Руслан поднял бровь: староста был резким человеком и никогда ни перед кем не извинялся. В этом была его принципиальная позиция, и он сам не раз говорил об этом: «Я олицетворяю здесь власть, и потому я всегда прав». Пейл тоже выглядел озадаченным – чужак, судя по всему, хорошо разбирался в людях и не верил в произошедшую с Григорием перемену.
Староста поставил стул спинкой перед собой, уперся в нее грудью и обхватил здоровой рукой, отчего дерево жалобно застонало. Чемодан, прислоненный к ножке стула, свалился, но староста не обратил внимания.
– Я помню тот день, когда ты появился здесь, Пейл, – сказал Григорий. – Он был такой же жаркий, как сегодня. В последнее время все теплее. И зимы не такие холодные, как раньше. Кажется, Господь решил нас изжарить. Или он перестал скрывать очевидное: мы живем в аду.
Староста говорил каким-то тихим надтреснутым голосом: как будто был слегка простужен. Или как будто что-то внутри него сломалось – не хватало только торчащих во все стороны пружин.
– Мне о тебе рассказал Данила, будь он неладен, – староста усмехнулся. – Он – наша Кассандра. Приносит только плохие новости. Помню: выхожу во двор, а там он стоит и мнет свою кепку. Я отчего-то сразу понял, что жизнь моя изменится. И вот оно как вышло.
Староста поднял забинтованную руку и повертел ей перед собой.
– Данила сказал, что видел дьявола. Он был пьяный в стельку. И ты, Пейл, показался ему дьяволом, – Григорий усмехнулся. – Представляю себе эту картину: ты, избитый, голый, весь в крови, бредешь вдоль берега. Твои пустые глаза смотрят в одну точку. В этом что-то есть, знаешь? Какая-то красота. Это как смотреть на грозу или на бурю. Ярость природы. Ведь ты, Пейл, – вихрь, который снесет Приют. И черт с ним, с этим городом. Мы все его ненавидим. Ты ведь за этим пришел, правда, Пейл? Признайся!
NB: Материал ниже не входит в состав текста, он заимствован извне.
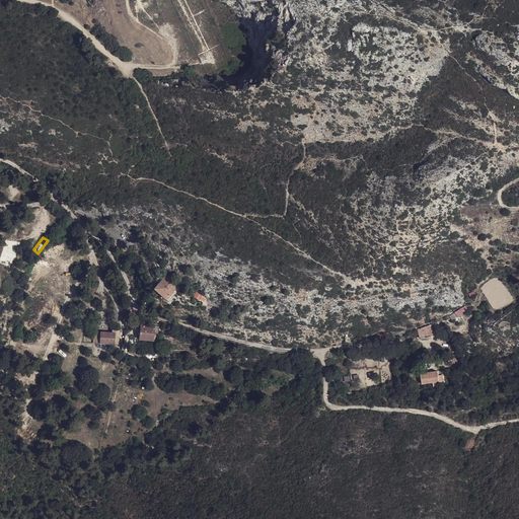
[(176,287),(163,276),(153,288),(166,300),(176,287)]
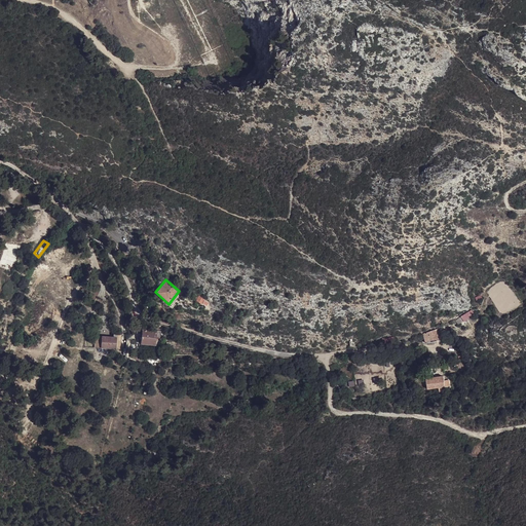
[(156,330),(142,329),(140,343),(155,344),(156,330)]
Руслан перевел взгляд на Пейла. Тот сложил руки на груди и угрюмо смотрел на старосту. О чем он думал? Пейлу не откажешь в уме, и он видел то же, что видел Руслан: староста не в себе. Смерть дочери и травма выбили его из колеи. Его поведение изменилось, даже лицо приобрело какие-то новые, пугающие черты. Глаза закрыты, рот приоткрыт, все лицо как будто оплыло, как если бы чуть подтаяло на жаре. Рисунок морщин и тени лежали на лице по-новому. По спине городового пробежал холодок: он читал, что у людей может крепко помутиться рассудок и на фоне ужасного стресса является новая личность. Неужели именно это он сейчас и наблюдает? Или тот староста, которого он знал, и был пресловутой маской, которую этот человек сбросил, помешавшись от горя.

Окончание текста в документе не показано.